[Aim of the exercise] Only the lines below starting at the one that contains "first_place: [81, 548, 126, 602]" and ending at the one that contains "old: brown-coloured_cooling_fan" are to be reproduced, exactly and with both ends kept.

Start of Stored data

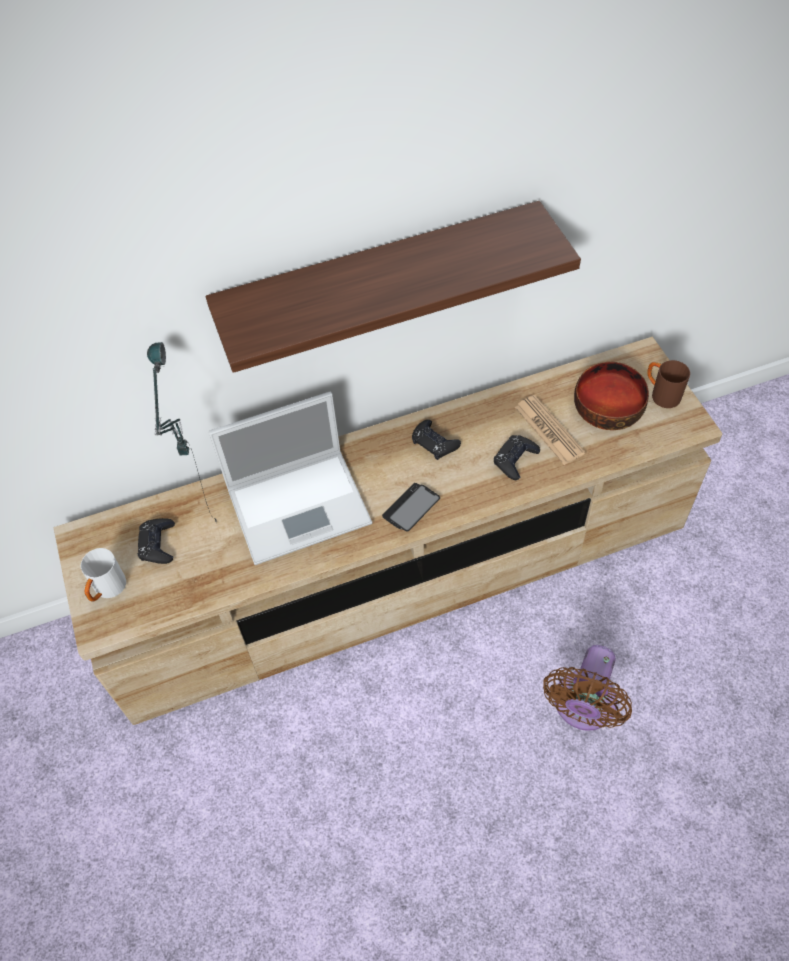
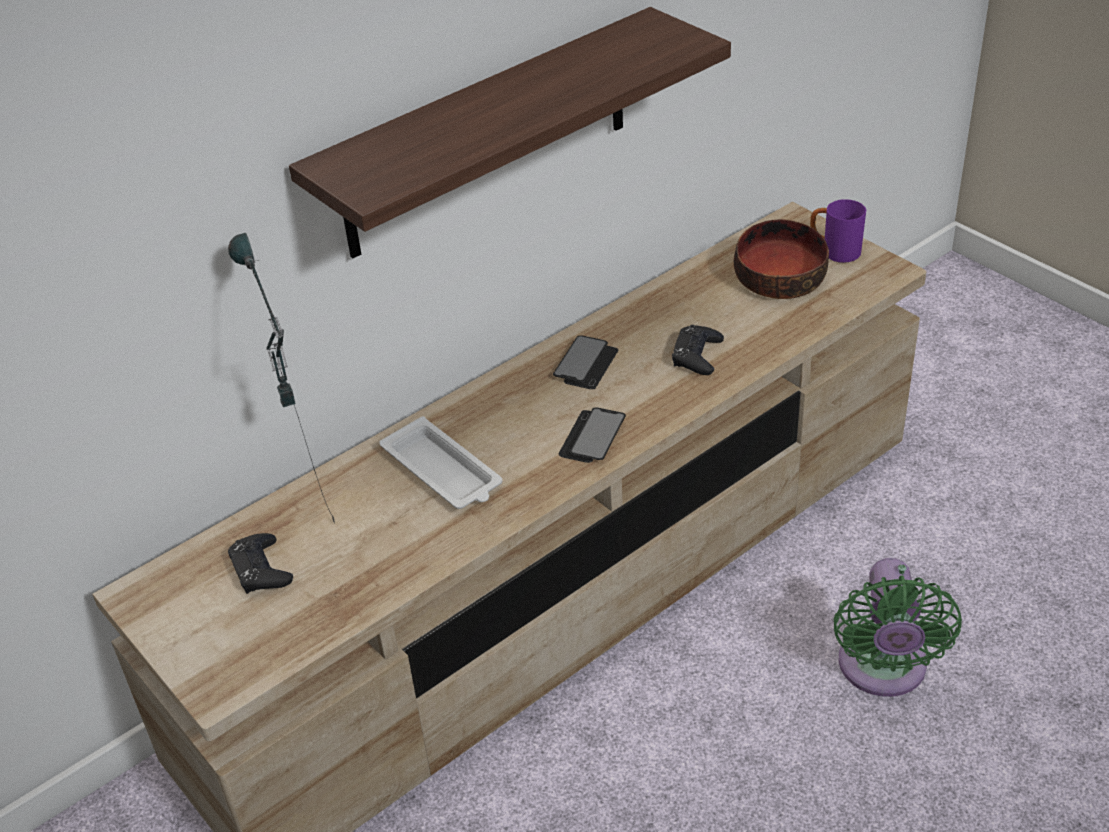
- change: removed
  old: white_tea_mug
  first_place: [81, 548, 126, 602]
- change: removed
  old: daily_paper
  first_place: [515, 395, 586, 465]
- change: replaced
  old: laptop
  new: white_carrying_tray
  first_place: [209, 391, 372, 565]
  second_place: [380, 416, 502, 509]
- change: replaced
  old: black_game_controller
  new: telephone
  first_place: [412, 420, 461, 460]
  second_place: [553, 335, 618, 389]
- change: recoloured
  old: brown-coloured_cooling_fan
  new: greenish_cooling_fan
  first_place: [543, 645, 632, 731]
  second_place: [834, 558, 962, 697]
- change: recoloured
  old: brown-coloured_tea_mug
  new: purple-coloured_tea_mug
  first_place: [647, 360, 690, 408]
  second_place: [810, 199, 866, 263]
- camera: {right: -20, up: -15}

End of Stored data
Start of Stored data

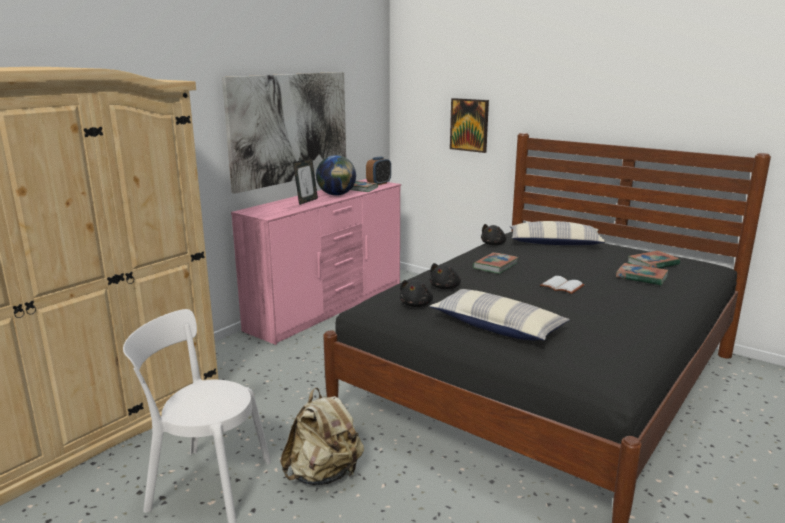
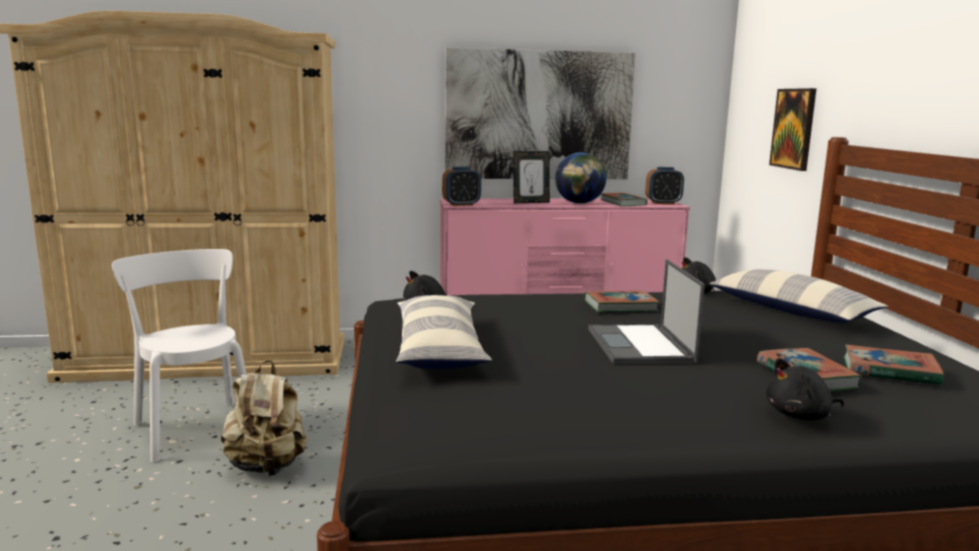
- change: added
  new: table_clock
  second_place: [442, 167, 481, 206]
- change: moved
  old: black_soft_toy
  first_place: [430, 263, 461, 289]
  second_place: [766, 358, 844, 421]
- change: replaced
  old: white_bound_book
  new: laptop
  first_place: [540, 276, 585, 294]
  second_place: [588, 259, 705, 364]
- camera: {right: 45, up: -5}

End of Stored data

[Expected output]
  first_place: [81, 548, 126, 602]
- change: removed
  old: daily_paper
  first_place: [515, 395, 586, 465]
- change: replaced
  old: laptop
  new: white_carrying_tray
  first_place: [209, 391, 372, 565]
  second_place: [380, 416, 502, 509]
- change: replaced
  old: black_game_controller
  new: telephone
  first_place: [412, 420, 461, 460]
  second_place: [553, 335, 618, 389]
- change: recoloured
  old: brown-coloured_cooling_fan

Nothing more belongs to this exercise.